The fate of a 17-year-old girl, a first-generation learner in an entire settlement of Irulas in Peerkankaranai near Tambaram, to pursue higher education hinges on the Revenue Department issuing a community certificate to her.
She has been seeking this important certificate for the past one month to join a government-aided college near Tambaram. E. Deepa (17) is the first among 20-odd families belonging to the Irular community living in Devanesan Nagar, Peerkankaranai near Tambaram, to have completed schooling.
Her parents, Elumalai, a flower vendor, and Kannagi, a homemaker, have never been to school. Her younger brothers Satish and Vijay are in Class IX. Deepa completed Plus Two from Jaigopal Garodia National Higher Secondary School in East Tambaram in the accountancy group, scoring 773 marks.
She applied for her community certificate three years ago when she completed Class X, but is yet to receive it. Soon after Plus Two results were announced, she applied for B.Com at a couple of government-aided colleges near Tambaram and one of them has assured her a seat under the quota for Scheduled Tribes.
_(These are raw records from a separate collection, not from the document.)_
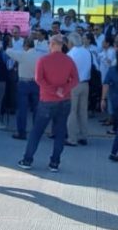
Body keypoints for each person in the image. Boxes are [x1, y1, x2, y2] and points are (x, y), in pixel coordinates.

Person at [18, 34, 78, 172]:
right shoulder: (69, 60)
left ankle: (27, 160)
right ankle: (54, 163)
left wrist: (53, 90)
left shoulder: (43, 60)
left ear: (52, 44)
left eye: (50, 43)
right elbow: (75, 79)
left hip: (47, 100)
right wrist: (63, 89)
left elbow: (39, 79)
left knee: (37, 131)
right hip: (64, 100)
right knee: (60, 132)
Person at [7, 37, 42, 140]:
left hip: (23, 83)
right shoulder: (39, 56)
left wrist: (9, 44)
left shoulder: (22, 55)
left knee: (22, 109)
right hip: (36, 83)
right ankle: (37, 132)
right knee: (37, 109)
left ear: (25, 46)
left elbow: (8, 51)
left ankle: (21, 132)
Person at [65, 33, 93, 146]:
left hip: (73, 84)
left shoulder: (70, 54)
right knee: (83, 111)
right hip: (85, 83)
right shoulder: (87, 52)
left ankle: (72, 138)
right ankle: (83, 135)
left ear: (71, 42)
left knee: (72, 111)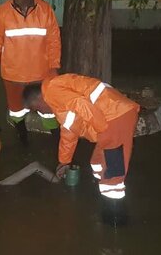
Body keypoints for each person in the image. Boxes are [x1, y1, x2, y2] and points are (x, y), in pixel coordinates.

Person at [22, 74, 140, 226]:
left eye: (36, 109)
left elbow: (80, 103)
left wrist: (101, 128)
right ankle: (104, 199)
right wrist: (63, 162)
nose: (41, 113)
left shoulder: (52, 90)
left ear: (38, 100)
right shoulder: (58, 103)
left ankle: (115, 221)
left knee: (112, 177)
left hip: (115, 118)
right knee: (97, 163)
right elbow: (68, 133)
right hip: (110, 122)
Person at [0, 0, 61, 146]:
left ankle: (59, 143)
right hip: (13, 74)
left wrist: (54, 66)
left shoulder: (45, 10)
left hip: (40, 73)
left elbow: (54, 41)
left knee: (48, 111)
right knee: (16, 111)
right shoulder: (2, 12)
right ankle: (23, 138)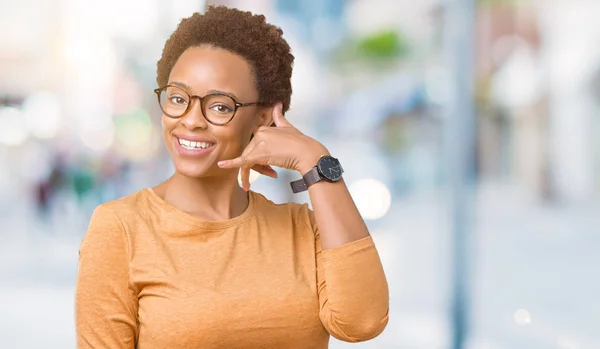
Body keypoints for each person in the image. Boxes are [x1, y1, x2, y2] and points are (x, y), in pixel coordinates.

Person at [75, 6, 389, 348]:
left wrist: (314, 159)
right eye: (178, 98)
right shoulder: (120, 227)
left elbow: (363, 321)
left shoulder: (306, 229)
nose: (191, 120)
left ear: (263, 119)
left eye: (220, 106)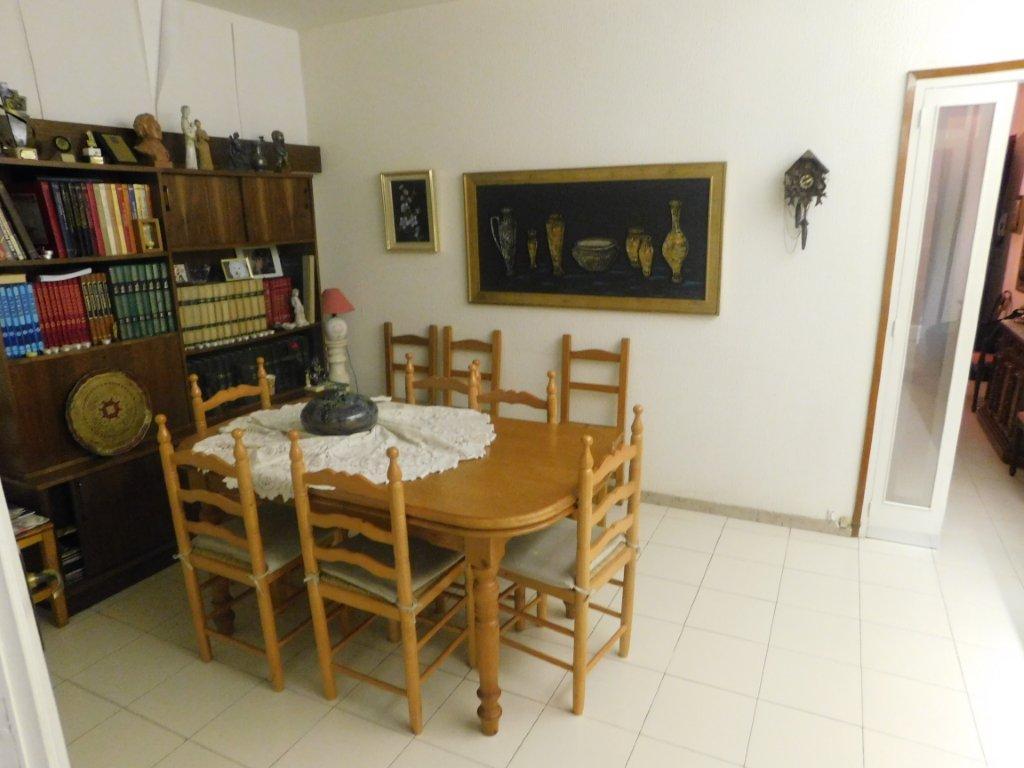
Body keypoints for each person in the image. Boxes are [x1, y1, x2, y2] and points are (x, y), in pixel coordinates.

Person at [181, 105, 197, 169]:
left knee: (192, 152)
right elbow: (186, 131)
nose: (187, 113)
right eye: (186, 111)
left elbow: (188, 129)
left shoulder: (186, 120)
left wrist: (191, 126)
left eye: (188, 111)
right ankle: (190, 166)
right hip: (189, 140)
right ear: (183, 112)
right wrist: (192, 128)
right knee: (190, 153)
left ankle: (192, 166)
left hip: (190, 140)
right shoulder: (184, 120)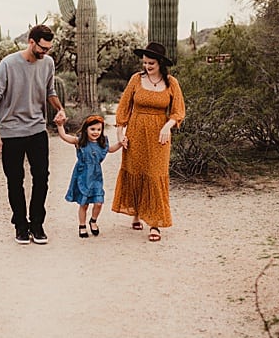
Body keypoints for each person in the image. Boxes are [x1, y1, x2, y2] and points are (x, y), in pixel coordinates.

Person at [0, 24, 68, 245]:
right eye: (42, 48)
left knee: (42, 178)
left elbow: (50, 90)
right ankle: (21, 226)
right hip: (11, 132)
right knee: (15, 180)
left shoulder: (47, 63)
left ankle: (37, 225)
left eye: (49, 49)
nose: (45, 53)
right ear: (31, 42)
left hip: (37, 130)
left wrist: (59, 109)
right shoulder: (8, 64)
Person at [112, 42, 186, 244]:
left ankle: (155, 222)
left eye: (151, 63)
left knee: (155, 175)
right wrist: (121, 134)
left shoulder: (172, 83)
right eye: (144, 62)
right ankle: (136, 214)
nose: (147, 66)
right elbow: (124, 107)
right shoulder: (136, 79)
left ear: (160, 62)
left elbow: (178, 111)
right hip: (136, 132)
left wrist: (167, 126)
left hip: (159, 135)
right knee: (136, 170)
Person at [56, 114, 124, 238]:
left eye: (99, 129)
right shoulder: (80, 141)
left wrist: (121, 143)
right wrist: (60, 126)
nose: (96, 132)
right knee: (84, 203)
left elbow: (111, 149)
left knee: (98, 202)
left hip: (96, 176)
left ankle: (93, 220)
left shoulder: (102, 142)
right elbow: (65, 137)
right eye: (92, 129)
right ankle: (82, 225)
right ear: (86, 129)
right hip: (82, 175)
However, they insisted on her community certificate.
When she explained the situation to college authorities, they gave her a grace period and recently made it clear that they would not wait beyond Monday.
P. Radhakrishnan, councillor of Peerkankaranai Town Panchayat of Ward No. 2, where Deepa lives, said the applications of several other students and elders seeking community certificates and other documents had been pending with the Revenue Department for some years now.
Mr. Radhakrishnan, who is also Vice-Chairman of the town panchayat (and also area secretary of Communist Party of India (Marxist), said it was a matter of great pride for the entire settlement of Irulars to see one among them entering the portals of higher education for the first time, but procedural delays and red-tape came in the way.
He said Tambaram, which was earlier the Taluk Headquarters, was upgraded as a Revenue Divisional Headquarters to improve service delivery to those seeking help, especially the poor and under-privileged. Deepa's relatives said enquiries by the revenue staff were nothing more than harassment as they were asked about their nature of work, the deities they worshipped and other personal family details, including the way in which women of the community tied their “thaali.”
On why the department took such a long time to issue community certificates to the Irulas, officials said they had to conduct thorough enquiries to establish that their claims of being ST were right. Unlike other documents, community certificates could not be handed over to the people in a hurry and that it required enquiry of the applicants after spot visits.
Acknowledging that there had been a delay on their part, they pointed out that many officials of the Revenue Department in Tambaram got transferred at regular intervals, hindering the process. The process of issuing government documents to the Irulars would be expedited after a thorough verification, officials said, adding they would ensure that the lack of the community certificate would not come in the way of Deepa's higher education.